== Written task ==
Which lines of the entries hold the string "LIST"? Copy each one.

----

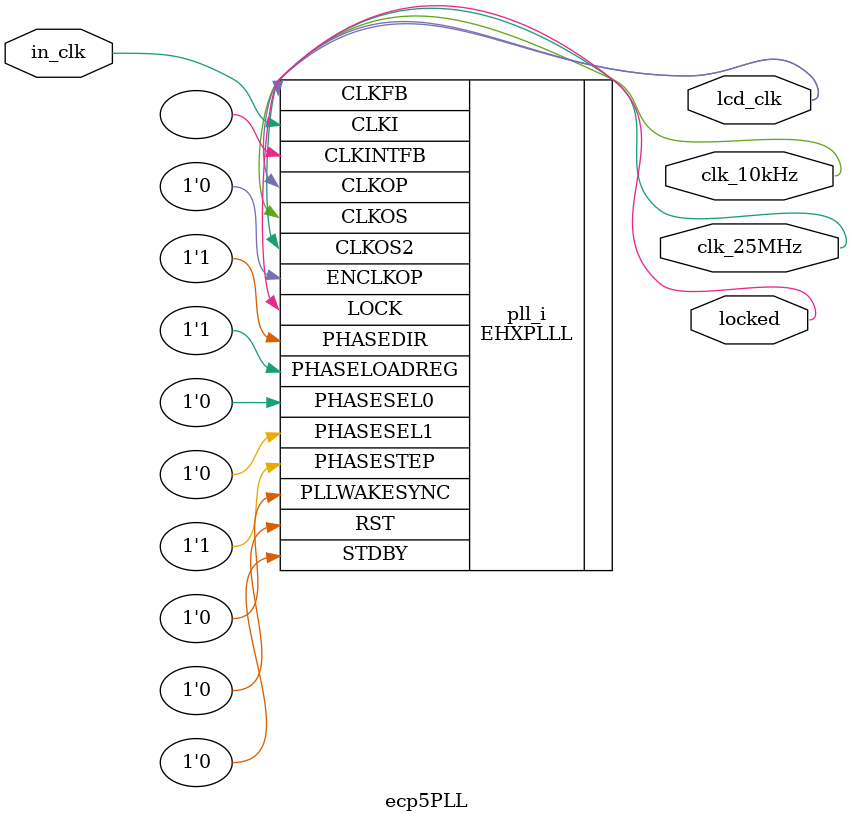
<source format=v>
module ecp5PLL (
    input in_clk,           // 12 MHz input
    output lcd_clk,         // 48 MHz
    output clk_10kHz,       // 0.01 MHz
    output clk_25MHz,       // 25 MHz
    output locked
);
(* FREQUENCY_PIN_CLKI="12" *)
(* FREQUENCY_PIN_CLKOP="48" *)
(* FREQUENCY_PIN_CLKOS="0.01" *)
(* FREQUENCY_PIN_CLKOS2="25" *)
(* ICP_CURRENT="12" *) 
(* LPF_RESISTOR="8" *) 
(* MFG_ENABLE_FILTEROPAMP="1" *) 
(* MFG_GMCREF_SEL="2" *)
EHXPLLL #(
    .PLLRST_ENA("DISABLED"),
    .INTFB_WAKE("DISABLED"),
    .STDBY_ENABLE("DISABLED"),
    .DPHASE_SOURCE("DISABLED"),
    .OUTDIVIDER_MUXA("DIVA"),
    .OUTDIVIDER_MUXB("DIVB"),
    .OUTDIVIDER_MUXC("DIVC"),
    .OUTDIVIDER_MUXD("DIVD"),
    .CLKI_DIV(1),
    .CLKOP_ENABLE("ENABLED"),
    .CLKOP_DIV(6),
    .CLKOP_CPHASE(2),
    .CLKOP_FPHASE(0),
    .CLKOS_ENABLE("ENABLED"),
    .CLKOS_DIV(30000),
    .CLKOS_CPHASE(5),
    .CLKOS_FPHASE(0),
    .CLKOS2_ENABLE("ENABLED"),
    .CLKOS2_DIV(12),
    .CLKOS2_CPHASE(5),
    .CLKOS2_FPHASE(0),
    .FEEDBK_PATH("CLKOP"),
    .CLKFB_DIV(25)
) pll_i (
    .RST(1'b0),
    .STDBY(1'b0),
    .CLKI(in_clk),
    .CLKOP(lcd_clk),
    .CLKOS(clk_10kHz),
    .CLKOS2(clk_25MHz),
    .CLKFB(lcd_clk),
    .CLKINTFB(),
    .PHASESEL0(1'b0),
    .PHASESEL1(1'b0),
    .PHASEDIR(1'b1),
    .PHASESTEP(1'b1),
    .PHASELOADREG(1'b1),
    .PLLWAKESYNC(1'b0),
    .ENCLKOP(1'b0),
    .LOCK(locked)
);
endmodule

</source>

----

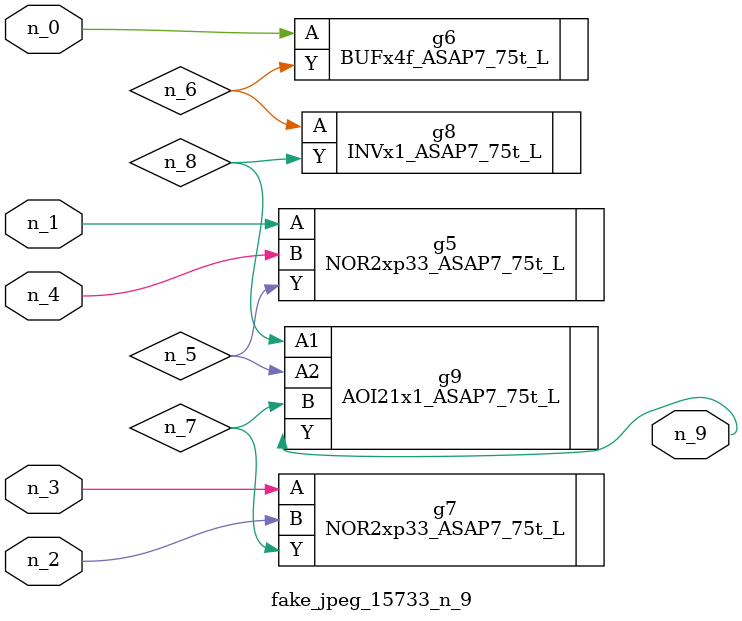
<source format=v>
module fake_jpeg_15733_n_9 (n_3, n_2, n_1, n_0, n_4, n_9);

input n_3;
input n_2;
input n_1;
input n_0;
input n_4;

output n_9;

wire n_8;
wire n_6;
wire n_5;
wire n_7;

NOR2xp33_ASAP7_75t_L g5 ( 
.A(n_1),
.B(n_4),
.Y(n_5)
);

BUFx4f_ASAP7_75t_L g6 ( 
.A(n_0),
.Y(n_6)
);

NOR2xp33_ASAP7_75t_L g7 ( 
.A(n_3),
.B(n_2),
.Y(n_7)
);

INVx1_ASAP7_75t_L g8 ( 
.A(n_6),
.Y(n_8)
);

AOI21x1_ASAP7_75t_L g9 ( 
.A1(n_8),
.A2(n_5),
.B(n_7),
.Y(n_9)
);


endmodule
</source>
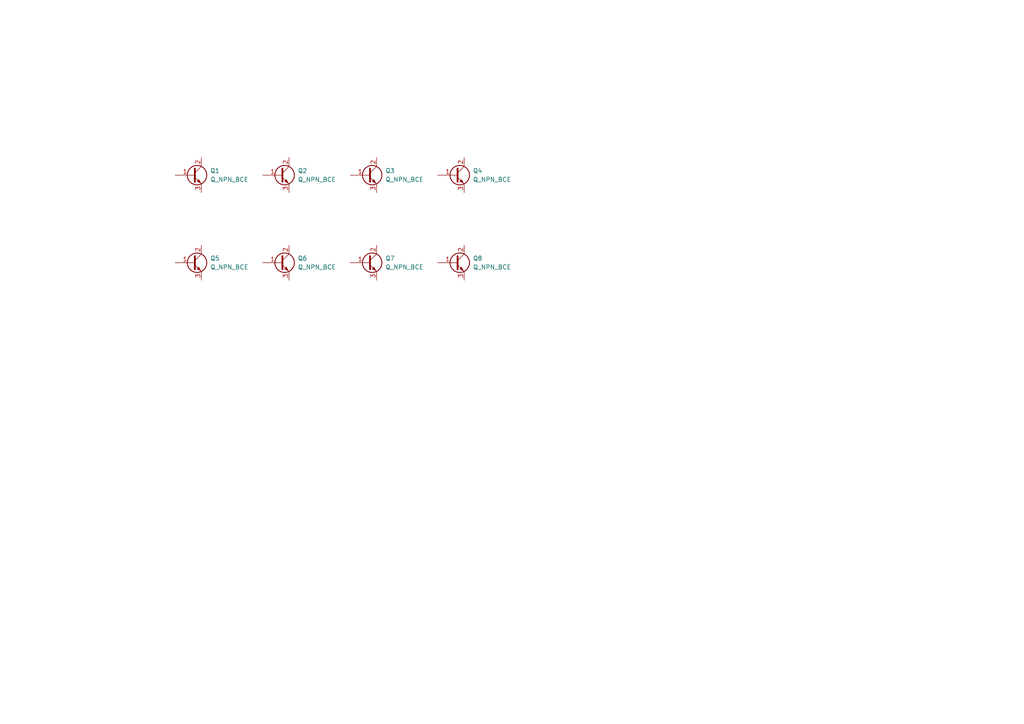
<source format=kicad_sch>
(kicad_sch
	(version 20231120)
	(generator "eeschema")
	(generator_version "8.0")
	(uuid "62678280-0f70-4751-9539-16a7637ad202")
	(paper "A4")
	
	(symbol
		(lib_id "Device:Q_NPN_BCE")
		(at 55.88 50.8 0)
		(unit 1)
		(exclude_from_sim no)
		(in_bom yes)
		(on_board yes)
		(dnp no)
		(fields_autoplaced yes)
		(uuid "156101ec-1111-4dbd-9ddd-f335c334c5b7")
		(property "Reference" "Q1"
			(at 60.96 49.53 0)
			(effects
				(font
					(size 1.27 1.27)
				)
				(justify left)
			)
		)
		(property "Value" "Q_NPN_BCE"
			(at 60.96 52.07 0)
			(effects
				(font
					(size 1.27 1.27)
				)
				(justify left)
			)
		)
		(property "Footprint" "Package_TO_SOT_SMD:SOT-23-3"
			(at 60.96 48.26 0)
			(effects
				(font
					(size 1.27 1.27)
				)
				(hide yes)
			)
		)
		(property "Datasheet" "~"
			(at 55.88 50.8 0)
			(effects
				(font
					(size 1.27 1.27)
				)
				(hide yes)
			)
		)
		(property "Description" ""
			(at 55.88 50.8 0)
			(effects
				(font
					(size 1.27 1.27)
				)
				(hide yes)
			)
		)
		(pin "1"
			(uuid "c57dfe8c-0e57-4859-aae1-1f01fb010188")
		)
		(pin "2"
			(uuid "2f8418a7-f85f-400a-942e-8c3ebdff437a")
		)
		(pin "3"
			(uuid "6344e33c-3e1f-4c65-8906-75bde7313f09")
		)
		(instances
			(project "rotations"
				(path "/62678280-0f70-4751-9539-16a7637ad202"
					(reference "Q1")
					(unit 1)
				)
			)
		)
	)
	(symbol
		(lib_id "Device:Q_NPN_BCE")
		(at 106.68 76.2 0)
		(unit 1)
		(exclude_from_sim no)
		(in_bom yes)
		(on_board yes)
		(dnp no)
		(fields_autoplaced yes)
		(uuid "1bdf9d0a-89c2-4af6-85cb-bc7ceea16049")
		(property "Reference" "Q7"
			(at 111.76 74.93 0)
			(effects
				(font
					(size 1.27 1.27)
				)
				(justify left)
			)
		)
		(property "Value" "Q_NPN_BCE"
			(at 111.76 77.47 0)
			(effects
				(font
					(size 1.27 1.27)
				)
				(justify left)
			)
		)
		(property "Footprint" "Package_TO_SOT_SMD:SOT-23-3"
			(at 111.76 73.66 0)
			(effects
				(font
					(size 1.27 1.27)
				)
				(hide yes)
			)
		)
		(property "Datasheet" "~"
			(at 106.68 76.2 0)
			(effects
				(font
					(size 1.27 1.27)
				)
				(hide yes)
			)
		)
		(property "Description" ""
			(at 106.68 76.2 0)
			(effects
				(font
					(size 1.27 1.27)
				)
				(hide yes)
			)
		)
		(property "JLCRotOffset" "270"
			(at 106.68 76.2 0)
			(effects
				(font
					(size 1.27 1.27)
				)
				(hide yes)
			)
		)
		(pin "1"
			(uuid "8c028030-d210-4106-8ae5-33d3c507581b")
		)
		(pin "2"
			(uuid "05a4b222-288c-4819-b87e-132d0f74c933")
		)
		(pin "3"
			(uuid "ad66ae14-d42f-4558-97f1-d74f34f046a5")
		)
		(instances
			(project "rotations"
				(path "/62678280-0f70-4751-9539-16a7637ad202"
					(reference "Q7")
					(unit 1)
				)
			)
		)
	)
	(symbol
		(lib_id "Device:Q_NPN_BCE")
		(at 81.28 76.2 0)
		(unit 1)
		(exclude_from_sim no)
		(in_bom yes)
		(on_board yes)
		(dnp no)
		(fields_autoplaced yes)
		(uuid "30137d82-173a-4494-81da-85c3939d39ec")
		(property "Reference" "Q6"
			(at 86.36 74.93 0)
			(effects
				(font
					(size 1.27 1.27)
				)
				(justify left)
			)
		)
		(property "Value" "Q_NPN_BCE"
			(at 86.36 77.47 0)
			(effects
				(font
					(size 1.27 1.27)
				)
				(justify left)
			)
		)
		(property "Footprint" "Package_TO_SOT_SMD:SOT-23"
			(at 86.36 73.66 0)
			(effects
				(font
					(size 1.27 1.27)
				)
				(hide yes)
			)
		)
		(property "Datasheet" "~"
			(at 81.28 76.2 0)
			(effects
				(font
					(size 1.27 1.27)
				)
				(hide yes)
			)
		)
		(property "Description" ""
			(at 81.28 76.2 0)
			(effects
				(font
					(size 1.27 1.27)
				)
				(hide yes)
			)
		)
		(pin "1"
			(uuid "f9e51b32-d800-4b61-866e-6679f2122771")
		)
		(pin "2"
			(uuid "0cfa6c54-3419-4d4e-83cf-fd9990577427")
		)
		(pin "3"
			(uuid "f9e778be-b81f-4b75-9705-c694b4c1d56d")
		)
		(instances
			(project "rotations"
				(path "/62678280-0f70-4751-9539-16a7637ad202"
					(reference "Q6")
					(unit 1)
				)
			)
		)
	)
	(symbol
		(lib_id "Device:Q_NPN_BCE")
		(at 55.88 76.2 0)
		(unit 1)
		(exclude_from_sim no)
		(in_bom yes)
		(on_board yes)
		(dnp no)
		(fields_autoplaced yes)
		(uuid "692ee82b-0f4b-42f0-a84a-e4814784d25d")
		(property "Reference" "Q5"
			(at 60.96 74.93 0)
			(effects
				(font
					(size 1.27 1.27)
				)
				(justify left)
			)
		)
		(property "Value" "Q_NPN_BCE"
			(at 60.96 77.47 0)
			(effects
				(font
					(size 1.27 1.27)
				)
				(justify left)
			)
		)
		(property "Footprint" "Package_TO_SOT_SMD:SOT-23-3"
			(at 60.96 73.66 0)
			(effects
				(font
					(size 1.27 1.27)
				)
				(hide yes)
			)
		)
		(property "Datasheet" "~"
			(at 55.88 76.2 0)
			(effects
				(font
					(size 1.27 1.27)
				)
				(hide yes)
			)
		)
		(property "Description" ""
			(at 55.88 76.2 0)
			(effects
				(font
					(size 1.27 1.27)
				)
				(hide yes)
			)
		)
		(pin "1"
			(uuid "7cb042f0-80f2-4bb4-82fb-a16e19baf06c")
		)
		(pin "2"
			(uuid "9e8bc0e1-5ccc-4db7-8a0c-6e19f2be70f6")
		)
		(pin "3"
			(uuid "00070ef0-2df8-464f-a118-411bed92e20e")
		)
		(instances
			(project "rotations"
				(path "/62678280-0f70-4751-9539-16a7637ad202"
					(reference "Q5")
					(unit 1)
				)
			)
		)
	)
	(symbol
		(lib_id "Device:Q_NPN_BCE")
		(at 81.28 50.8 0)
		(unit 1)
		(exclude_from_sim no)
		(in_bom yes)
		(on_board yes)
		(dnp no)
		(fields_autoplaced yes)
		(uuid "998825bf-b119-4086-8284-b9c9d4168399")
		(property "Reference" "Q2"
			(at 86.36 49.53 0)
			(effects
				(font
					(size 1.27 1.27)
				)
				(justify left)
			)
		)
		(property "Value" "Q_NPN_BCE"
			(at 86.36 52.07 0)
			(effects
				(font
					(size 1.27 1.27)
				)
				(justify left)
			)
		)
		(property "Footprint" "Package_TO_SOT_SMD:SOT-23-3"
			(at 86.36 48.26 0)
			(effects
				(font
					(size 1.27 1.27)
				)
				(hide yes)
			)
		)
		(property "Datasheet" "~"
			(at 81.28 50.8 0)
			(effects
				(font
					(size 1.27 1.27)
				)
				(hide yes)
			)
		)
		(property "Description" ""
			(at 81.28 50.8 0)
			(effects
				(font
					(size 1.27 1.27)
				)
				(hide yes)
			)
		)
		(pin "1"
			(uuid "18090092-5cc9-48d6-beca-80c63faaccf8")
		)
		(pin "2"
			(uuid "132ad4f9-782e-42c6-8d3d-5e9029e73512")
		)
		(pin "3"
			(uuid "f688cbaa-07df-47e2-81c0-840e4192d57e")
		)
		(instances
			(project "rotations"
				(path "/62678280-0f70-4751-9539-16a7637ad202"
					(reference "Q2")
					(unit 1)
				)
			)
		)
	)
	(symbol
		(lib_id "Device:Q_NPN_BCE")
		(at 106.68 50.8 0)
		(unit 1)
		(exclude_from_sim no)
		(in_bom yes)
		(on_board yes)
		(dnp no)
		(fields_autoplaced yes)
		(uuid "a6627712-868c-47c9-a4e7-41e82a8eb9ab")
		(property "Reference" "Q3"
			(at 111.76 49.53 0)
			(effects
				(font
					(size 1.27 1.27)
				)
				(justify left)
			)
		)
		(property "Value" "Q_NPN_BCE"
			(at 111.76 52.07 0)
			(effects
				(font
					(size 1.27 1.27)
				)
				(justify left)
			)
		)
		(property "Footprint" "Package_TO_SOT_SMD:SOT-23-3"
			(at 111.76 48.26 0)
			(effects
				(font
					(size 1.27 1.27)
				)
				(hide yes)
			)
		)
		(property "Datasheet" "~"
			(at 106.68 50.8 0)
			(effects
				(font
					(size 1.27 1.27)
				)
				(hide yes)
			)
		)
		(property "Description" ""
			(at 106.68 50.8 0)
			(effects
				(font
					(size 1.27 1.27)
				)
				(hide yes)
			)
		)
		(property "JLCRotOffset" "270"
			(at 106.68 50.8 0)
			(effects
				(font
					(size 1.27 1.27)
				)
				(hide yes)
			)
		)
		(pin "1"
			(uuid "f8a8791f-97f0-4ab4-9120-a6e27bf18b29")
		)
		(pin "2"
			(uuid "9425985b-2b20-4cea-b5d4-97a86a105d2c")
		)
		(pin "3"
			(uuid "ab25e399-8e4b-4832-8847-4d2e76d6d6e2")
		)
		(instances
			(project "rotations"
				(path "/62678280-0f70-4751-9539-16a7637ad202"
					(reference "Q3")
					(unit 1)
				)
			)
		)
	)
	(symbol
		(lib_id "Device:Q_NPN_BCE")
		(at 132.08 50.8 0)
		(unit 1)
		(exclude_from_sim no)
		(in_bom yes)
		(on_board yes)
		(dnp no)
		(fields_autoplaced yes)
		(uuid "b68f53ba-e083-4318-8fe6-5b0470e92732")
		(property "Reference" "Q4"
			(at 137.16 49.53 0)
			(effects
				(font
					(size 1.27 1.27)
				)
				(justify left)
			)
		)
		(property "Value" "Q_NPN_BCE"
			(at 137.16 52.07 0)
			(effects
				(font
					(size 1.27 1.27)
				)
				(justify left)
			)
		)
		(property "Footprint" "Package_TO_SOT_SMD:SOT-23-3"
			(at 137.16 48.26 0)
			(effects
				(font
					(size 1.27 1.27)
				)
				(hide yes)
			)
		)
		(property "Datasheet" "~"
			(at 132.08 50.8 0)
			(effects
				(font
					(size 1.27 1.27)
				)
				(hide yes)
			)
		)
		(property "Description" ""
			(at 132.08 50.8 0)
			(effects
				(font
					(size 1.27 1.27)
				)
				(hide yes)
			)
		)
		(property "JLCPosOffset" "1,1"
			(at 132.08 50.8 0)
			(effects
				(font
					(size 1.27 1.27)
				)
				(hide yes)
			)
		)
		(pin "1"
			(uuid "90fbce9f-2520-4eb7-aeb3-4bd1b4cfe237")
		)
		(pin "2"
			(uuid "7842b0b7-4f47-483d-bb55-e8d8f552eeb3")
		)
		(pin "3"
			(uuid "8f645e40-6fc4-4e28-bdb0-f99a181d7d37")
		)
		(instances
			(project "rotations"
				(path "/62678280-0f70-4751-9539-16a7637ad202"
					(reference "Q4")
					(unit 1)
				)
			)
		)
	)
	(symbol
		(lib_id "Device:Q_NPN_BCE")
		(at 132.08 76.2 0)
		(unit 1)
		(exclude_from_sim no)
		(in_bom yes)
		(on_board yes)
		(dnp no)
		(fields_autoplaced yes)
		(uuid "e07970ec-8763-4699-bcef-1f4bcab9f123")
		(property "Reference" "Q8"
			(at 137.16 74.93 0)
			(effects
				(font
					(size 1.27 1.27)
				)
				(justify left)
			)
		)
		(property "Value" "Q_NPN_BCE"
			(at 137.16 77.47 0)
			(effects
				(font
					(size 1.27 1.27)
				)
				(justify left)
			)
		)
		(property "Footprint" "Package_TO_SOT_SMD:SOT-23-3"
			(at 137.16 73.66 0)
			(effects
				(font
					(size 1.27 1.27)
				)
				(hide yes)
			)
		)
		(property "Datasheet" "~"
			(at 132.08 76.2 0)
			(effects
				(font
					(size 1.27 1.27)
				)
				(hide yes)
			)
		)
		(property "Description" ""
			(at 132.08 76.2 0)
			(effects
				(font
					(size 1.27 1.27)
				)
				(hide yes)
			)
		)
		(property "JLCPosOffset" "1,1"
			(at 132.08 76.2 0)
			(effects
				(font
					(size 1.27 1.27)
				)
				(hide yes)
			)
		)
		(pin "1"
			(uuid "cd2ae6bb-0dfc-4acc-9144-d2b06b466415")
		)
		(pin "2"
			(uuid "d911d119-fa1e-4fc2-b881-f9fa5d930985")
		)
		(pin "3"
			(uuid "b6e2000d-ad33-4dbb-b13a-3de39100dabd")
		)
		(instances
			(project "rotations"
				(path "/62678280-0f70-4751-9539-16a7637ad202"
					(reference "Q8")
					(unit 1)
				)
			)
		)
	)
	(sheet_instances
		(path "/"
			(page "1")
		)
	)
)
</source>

----

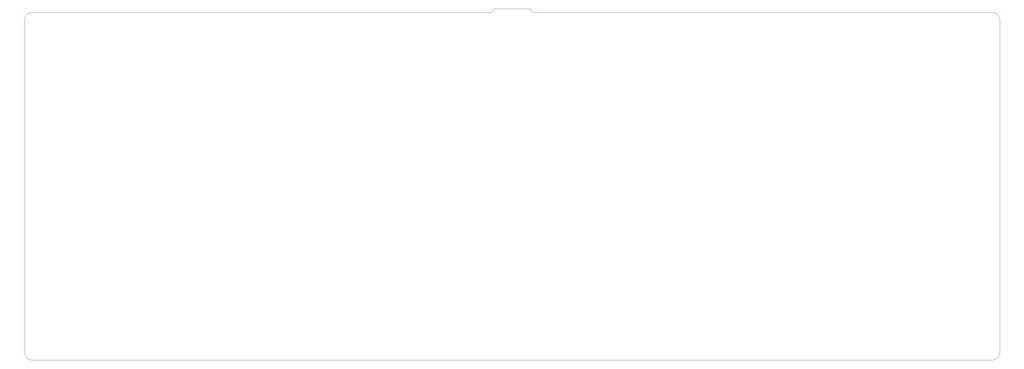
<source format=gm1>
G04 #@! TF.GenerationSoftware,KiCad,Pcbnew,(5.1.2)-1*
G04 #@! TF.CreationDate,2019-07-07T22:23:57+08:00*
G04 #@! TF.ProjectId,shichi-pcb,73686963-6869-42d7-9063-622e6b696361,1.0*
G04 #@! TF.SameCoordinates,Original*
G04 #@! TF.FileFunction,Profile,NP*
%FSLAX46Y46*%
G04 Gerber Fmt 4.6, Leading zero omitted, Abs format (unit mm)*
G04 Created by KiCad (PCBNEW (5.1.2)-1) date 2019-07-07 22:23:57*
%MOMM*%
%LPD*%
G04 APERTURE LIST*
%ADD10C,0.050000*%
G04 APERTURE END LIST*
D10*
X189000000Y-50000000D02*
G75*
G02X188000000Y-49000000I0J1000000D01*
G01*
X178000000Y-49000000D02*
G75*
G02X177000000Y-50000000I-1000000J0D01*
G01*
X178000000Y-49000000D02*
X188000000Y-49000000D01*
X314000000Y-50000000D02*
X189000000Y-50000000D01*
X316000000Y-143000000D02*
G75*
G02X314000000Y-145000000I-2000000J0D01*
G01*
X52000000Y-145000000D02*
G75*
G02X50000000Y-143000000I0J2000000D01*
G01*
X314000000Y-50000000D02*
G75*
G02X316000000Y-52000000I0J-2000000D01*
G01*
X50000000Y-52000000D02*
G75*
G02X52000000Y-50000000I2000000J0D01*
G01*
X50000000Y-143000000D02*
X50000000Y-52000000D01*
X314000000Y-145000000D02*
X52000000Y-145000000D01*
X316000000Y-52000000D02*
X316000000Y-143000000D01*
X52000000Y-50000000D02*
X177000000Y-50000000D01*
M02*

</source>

----

== Expected answer ==
G04 APERTURE LIST*
G04 APERTURE END LIST*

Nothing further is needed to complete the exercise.